Page-level text extractions:
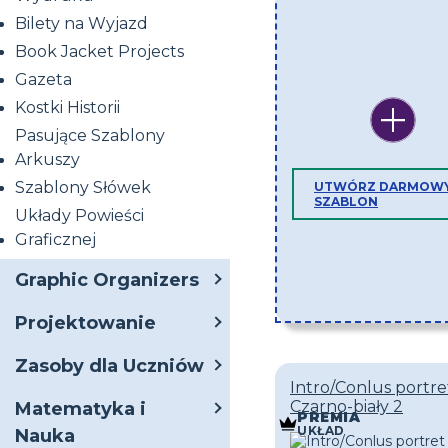
Bilety na Wyjazd
Book Jacket Projects
Gazeta
Kostki Historii
Pasujące Szablony
Arkuszy
Szablony Słówek
UTWÓRZ DARMOW
SZABLON
Układy Powieści
Graficznej
Graphic Organizers
Projektowanie
Zasoby dla Uczniów
Intro/Conlus portre
Czarno-biały 2
Matematyka i
PREMIA
UKŁAD
Nauka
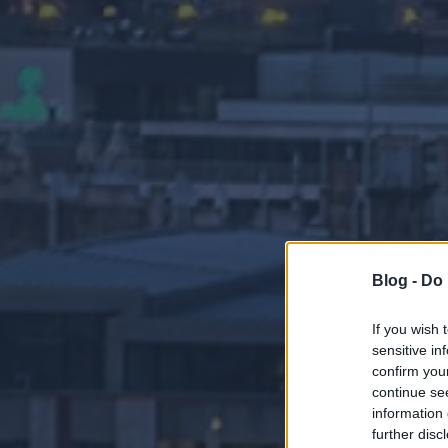
Blog -
Do 
If you wish 
sensitive in
confirm you
continue se
information 
further disc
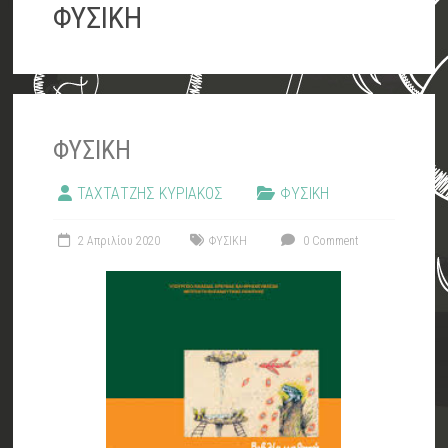
ΡΕΝΤΗ
ΦΥΣΙΚΗ
Ε
ΤΑΞΗ
ΦΥΣΙΚΗ
ΤΑΧΤΑΤΖΗΣ ΚΥΡΙΑΚΟΣ
ΦΥΣΙΚΗ
2 Απριλίου 2020
ΦΥΣΙΚΗ
0 Comment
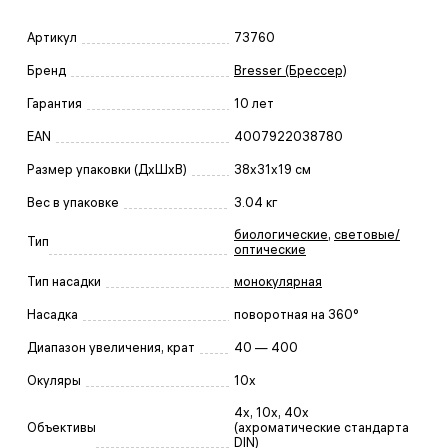
Артикул
73760
Бренд
Bresser (Брессер)
Гарантия
10 лет
EAN
4007922038780
Размер упаковки (ДxШxВ)
38x31x19 см
Вес в упаковке
3.04 кг
биологические
,
световые/
Тип
оптические
Тип насадки
монокулярная
Насадка
поворотная на 360°
Диапазон увеличения, крат
40 — 400
Окуляры
10x
4x, 10x, 40x
Объективы
(ахроматические стандарта
DIN)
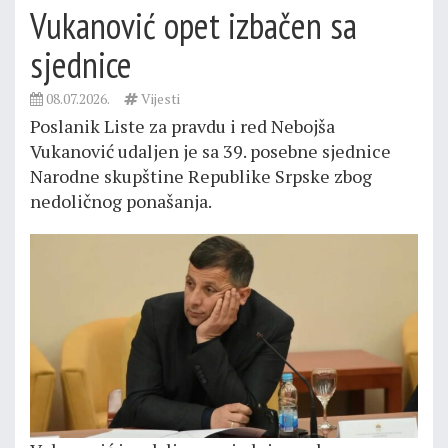
Vukanović opet izbačen sa
sjednice
08.07.2026.
Vijesti
Poslanik Liste za pravdu i red Nebojša
Vukanović udaljen je sa 39. posebne sjednice
Narodne skupštine Republike Srpske zbog
nedoličnog ponašanja.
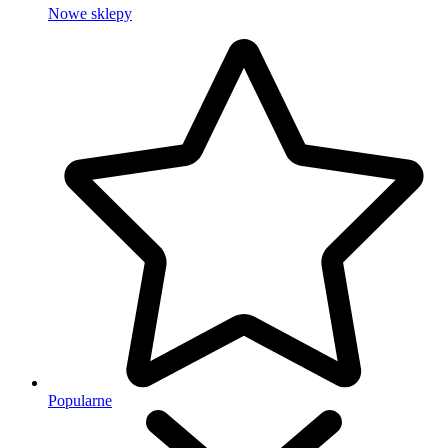
Nowe sklepy
Popularne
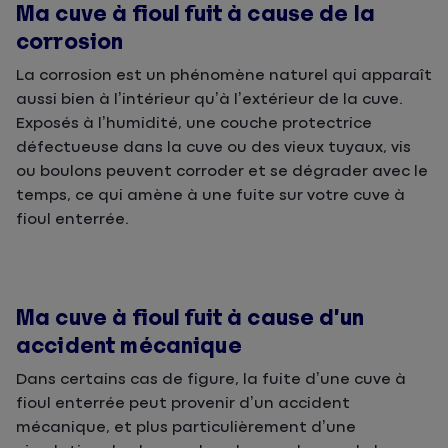
Ma cuve à fioul fuit à cause de la
corrosion
La corrosion est un phénomène naturel qui apparaît
aussi bien à l’intérieur qu’à l’extérieur de la cuve.
Exposés à l’humidité, une couche protectrice
défectueuse dans la cuve ou des vieux tuyaux, vis
ou boulons peuvent corroder et se dégrader avec le
temps, ce qui amène à une fuite sur votre cuve à
fioul enterrée.
Ma cuve à fioul fuit à cause d’un
accident mécanique
Dans certains cas de figure, la fuite d’une cuve à
fioul enterrée peut provenir d’un accident
mécanique, et plus particulièrement d’une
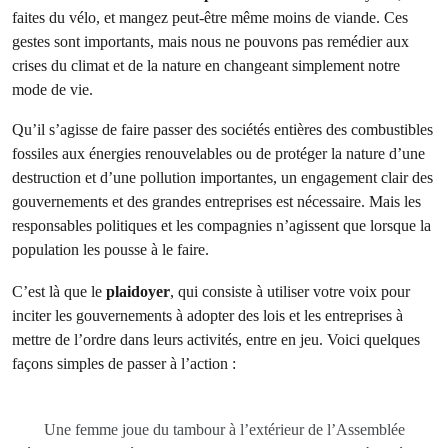
faites du vélo, et mangez peut-être même moins de viande. Ces
gestes sont importants, mais nous ne pouvons pas remédier aux
crises du climat et de la nature en changeant simplement notre
mode de vie.
Qu’il s’agisse de faire passer des sociétés entières des combustibles
fossiles aux énergies renouvelables ou de protéger la nature d’une
destruction et d’une pollution importantes, un engagement clair des
gouvernements et des grandes entreprises est nécessaire. Mais les
responsables politiques et les compagnies n’agissent que lorsque la
population les pousse à le faire.
C’est là que le
plaidoyer
, qui consiste à utiliser votre voix pour
inciter les gouvernements à adopter des lois et les entreprises à
mettre de l’ordre dans leurs activités, entre en jeu. Voici quelques
façons simples de passer à l’action :
Une femme joue du tambour à l’extérieur de l’Assemblée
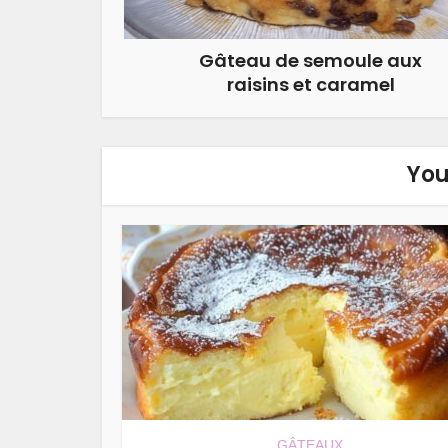
Gâteau de semoule aux
raisins et caramel
You
GÂTEAUX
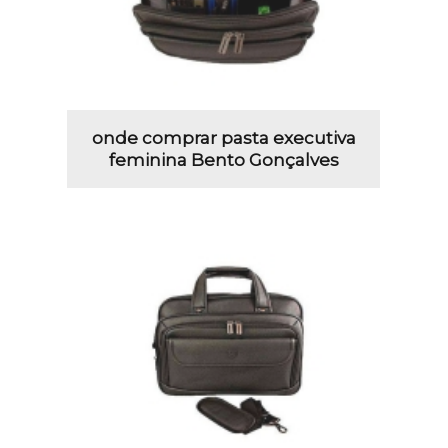
onde comprar pasta executiva
feminina Bento Gonçalves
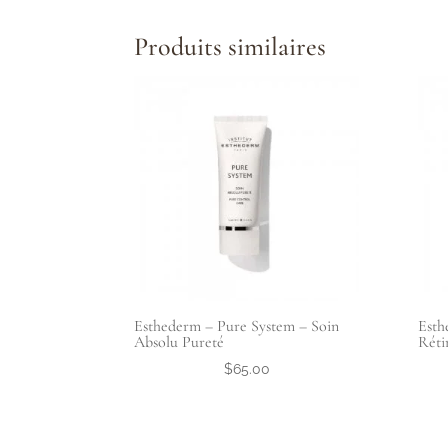
Produits similaires
Esthederm – Pure System – Soin
Esth
Absolu Pureté
Réti
$
65.00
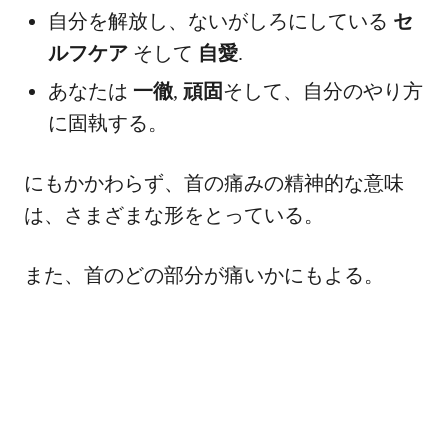
自分を解放し、ないがしろにしている
セ
ルフケア
そして
自愛
.
あなたは
一徹
,
頑固
そして、自分のやり方
に固執する。
にもかかわらず、首の痛みの精神的な意味
は、さまざまな形をとっている。
また、首のどの部分が痛いかにもよる。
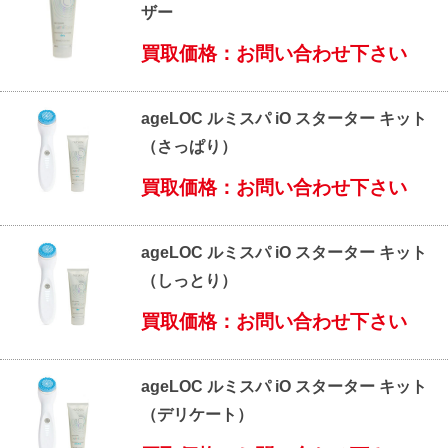
ザー
買取価格：お問い合わせ下さい
ageLOC ルミスパ iO スターター キット
（さっぱり）
買取価格：お問い合わせ下さい
ageLOC ルミスパ iO スターター キット
（しっとり）
買取価格：お問い合わせ下さい
ageLOC ルミスパ iO スターター キット
（デリケート）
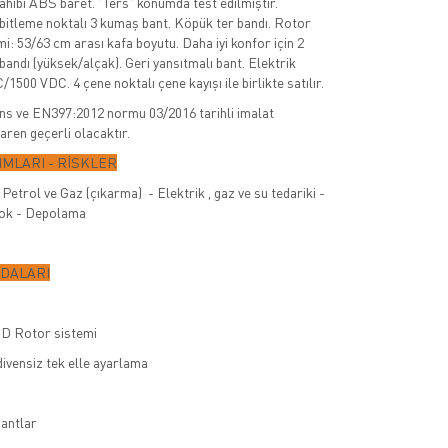
sahibi ABS baret. "Ters" konumda test edilmiştir.
abitleme noktalı 3 kumaş bant. Köpük ter bandı. Rotor
i: 53/63 cm arası kafa boyutu. Daha iyi konfor için 2
bandı (yüksek/alçak). Geri yansıtmalı bant. Elektrik
/1500 VDC. 4 çene noktalı çene kayışı ile birlikte satılır.
s ve EN397:2012 normu 03/2016 tarihli imalat
baren geçerli olacaktır.
MLARI - RİSKLER
Petrol ve Gaz (çıkarma) - Elektrik , gaz ve su tedariki -
 Şok - Depolama
YDALARI
D Rotor sistemi
divensiz tek elle ayarlama
bantlar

- Task details:
Once the pictures are set aside, give every line above again without alteration.

- Result:
Bilety na Wyjazd
Book Jacket Projects
Gazeta
Kostki Historii
Pasujące Szablony
Arkuszy
Szablony Słówek
UTWÓRZ DARMOW
SZABLON
Układy Powieści
Graficznej
Graphic Organizers
Projektowanie
Zasoby dla Uczniów
Intro/Conlus portre
Czarno-biały 2
Matematyka i
PREMIA
UKŁAD
Nauka
Blog -
Do 
If you wish 
sensitive in
confirm you
continue se
information 
further disc
ΡΕΝΤΗ
ΦΥΣΙΚΗ
Ε
ΤΑΞΗ
ΦΥΣΙΚΗ
ΤΑΧΤΑΤΖΗΣ ΚΥΡΙΑΚΟΣ
ΦΥΣΙΚΗ
2 Απριλίου 2020
ΦΥΣΙΚΗ
0 Comment
Артикул
73760
Бренд
Bresser (Брессер)
Гарантия
10 лет
EAN
4007922038780
Размер упаковки (ДxШxВ)
38x31x19 см
Вес в упаковке
3.04 кг
биологические
,
световые/
Тип
оптические
Тип насадки
монокулярная
Насадка
поворотная на 360°
Диапазон увеличения, крат
40 — 400
Окуляры
10x
4x, 10x, 40x
Объективы
(ахроматические стандарта
DIN)
Vukanović opet izbačen sa
sjednice
08.07.2026.
Vijesti
Poslanik Liste za pravdu i red Nebojša
Vukanović udaljen je sa 39. posebne sjednice
Narodne skupštine Republike Srpske zbog
nedoličnog ponašanja.
Nowe sklepy
Popularne
Ma cuve à fioul fuit à cause de la
corrosion
La corrosion est un phénomène naturel qui apparaît
aussi bien à l’intérieur qu’à l’extérieur de la cuve.
Exposés à l’humidité, une couche protectrice
défectueuse dans la cuve ou des vieux tuyaux, vis
ou boulons peuvent corroder et se dégrader avec le
temps, ce qui amène à une fuite sur votre cuve à
fioul enterrée.
Ma cuve à fioul fuit à cause d’un
accident mécanique
Dans certains cas de figure, la fuite d’une cuve à
fioul enterrée peut provenir d’un accident
mécanique, et plus particulièrement d’une
faites du vélo, et mangez peut-être même moins de viande. Ces
gestes sont importants, mais nous ne pouvons pas remédier aux
crises du climat et de la nature en changeant simplement notre
mode de vie.
Qu’il s’agisse de faire passer des sociétés entières des combustibles
fossiles aux énergies renouvelables ou de protéger la nature d’une
destruction et d’une pollution importantes, un engagement clair des
gouvernements et des grandes entreprises est nécessaire. Mais les
responsables politiques et les compagnies n’agissent que lorsque la
population les pousse à le faire.
C’est là que le
plaidoyer
, qui consiste à utiliser votre voix pour
inciter les gouvernements à adopter des lois et les entreprises à
mettre de l’ordre dans leurs activités, entre en jeu. Voici quelques
façons simples de passer à l’action :
Une femme joue du tambour à l’extérieur de l’Assemblée
Gâteau de semoule aux
raisins et caramel
You
GÂTEAUX
onde comprar pasta executiva
feminina Bento Gonçalves
Produits similaires
Esthederm – Pure System – Soin
Esth
Absolu Pureté
Réti
$
65.00
自分を解放し、ないがしろにしている
セ
ルフケア
そして
自愛
.
あなたは
一徹
,
頑固
そして、自分のやり方
に固執する。
にもかかわらず、首の痛みの精神的な意味
は、さまざまな形をとっている。
また、首のどの部分が痛いかにもよる。
ザー
買取価格：お問い合わせ下さい
ageLOC ルミスパ iO スターター キット
（さっぱり）
買取価格：お問い合わせ下さい
ageLOC ルミスパ iO スターター キット
（しっとり）
買取価格：お問い合わせ下さい
ageLOC ルミスパ iO スターター キット
（デリケート）
sahibi ABS baret. "Ters" konumda test edilmiştir.
abitleme noktalı 3 kumaş bant. Köpük ter bandı. Rotor
i: 53/63 cm arası kafa boyutu. Daha iyi konfor için 2
bandı (yüksek/alçak). Geri yansıtmalı bant. Elektrik
/1500 VDC. 4 çene noktalı çene kayışı ile birlikte satılır.
s ve EN397:2012 normu 03/2016 tarihli imalat
baren geçerli olacaktır.
MLARI - RİSKLER
Petrol ve Gaz (çıkarma) - Elektrik , gaz ve su tedariki -
 Şok - Depolama
YDALARI
D Rotor sistemi
divensiz tek elle ayarlama
bantlar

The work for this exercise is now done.